• INPUT:

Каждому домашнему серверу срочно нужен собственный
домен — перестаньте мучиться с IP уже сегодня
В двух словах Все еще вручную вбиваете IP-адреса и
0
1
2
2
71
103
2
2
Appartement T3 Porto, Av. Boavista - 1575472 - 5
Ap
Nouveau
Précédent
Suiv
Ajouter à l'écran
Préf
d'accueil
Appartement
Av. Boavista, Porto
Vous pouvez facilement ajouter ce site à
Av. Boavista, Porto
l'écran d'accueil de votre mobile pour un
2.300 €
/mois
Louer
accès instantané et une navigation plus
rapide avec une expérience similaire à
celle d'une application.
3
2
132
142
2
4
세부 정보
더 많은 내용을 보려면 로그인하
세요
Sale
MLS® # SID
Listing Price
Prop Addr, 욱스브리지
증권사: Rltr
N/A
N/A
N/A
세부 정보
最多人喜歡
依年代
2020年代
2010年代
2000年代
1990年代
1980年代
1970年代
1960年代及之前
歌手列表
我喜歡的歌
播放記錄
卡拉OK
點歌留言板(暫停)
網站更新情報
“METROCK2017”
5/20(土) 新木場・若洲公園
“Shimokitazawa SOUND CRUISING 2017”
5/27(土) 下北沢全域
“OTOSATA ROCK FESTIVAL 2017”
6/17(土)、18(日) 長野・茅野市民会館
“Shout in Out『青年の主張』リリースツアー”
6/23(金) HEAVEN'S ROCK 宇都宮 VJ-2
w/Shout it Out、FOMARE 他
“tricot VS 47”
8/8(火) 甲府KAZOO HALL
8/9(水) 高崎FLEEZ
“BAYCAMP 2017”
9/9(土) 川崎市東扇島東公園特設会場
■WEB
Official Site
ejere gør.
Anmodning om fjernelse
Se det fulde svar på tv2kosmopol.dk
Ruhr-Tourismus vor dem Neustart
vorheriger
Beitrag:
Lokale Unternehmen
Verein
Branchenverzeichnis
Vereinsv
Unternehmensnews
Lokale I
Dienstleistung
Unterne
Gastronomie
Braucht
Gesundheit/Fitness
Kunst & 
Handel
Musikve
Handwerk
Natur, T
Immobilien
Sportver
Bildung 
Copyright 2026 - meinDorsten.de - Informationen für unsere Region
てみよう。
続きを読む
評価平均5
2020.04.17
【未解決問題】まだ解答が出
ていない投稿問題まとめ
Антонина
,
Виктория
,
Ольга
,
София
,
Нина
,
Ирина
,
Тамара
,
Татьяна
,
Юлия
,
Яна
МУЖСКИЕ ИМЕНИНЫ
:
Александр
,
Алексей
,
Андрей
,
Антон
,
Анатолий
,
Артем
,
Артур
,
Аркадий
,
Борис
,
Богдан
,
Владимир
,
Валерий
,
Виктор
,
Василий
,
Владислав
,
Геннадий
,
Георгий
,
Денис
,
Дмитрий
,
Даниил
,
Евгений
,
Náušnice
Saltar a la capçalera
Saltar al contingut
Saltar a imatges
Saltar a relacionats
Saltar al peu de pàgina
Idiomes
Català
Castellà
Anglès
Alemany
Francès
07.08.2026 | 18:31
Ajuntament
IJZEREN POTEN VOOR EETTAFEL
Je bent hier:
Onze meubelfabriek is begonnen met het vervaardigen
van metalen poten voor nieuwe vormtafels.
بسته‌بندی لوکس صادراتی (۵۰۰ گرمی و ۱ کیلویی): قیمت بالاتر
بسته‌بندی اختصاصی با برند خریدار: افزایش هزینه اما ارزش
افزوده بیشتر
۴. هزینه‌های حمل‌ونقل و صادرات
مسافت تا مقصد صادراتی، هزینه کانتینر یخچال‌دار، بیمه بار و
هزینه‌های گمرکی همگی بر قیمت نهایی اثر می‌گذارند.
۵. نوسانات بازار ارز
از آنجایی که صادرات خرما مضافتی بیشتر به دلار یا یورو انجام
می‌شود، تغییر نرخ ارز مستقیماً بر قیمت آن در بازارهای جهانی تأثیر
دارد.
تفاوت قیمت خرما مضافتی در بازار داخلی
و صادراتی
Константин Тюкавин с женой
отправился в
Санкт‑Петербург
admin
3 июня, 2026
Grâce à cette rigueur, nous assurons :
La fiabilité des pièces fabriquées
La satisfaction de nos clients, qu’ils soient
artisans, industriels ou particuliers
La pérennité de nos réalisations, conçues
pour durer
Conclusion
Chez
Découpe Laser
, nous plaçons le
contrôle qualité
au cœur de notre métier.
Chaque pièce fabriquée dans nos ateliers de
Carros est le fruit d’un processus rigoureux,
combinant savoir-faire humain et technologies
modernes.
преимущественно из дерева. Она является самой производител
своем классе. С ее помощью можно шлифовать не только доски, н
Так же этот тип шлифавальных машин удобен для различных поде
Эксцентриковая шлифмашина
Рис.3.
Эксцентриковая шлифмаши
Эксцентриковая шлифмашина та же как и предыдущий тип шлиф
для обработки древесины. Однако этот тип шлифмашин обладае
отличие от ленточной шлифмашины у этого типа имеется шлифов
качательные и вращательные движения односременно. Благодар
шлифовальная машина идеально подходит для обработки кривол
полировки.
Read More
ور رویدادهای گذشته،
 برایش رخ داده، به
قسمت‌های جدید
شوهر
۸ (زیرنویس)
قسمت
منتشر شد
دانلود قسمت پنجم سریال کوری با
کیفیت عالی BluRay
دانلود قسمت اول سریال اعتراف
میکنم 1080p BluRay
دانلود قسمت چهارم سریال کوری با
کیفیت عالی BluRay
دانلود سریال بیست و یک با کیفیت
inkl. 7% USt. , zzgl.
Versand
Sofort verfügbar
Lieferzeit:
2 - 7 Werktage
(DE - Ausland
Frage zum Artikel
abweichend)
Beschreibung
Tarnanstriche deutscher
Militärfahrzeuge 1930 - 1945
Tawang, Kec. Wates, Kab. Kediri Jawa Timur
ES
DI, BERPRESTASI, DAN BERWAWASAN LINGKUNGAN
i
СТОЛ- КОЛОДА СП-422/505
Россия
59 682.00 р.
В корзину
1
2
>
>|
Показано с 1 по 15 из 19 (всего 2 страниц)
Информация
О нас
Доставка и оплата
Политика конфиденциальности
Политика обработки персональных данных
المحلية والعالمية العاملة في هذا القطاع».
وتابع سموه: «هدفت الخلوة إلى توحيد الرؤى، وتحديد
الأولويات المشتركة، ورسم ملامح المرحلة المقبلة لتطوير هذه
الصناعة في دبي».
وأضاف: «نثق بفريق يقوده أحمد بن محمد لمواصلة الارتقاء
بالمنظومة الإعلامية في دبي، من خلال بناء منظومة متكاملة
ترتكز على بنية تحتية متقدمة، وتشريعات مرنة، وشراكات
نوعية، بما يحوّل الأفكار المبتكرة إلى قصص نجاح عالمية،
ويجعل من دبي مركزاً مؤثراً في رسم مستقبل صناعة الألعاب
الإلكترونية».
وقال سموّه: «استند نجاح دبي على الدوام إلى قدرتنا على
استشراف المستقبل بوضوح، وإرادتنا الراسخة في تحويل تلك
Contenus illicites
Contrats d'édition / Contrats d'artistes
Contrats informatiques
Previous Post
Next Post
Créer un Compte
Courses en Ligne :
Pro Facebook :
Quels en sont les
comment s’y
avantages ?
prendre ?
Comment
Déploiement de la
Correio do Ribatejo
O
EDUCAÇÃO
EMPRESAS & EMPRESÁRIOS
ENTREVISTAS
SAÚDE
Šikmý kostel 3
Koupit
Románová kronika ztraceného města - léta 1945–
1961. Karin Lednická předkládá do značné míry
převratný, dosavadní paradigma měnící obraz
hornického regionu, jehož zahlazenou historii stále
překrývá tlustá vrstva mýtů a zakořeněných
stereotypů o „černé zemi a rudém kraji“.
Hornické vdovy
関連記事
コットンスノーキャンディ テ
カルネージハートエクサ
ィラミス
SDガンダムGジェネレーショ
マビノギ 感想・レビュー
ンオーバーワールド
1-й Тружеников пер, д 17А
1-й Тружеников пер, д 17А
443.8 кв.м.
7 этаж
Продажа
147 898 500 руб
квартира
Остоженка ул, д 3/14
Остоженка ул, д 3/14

• WHAT IS REQUIRED: What lines of the material above contain "بسته"? Return each of them.

• TASK SOLUTION:
بسته‌بندی لوکس صادراتی (۵۰۰ گرمی و ۱ کیلویی): قیمت بالاتر
بسته‌بندی اختصاصی با برند خریدار: افزایش هزینه اما ارزش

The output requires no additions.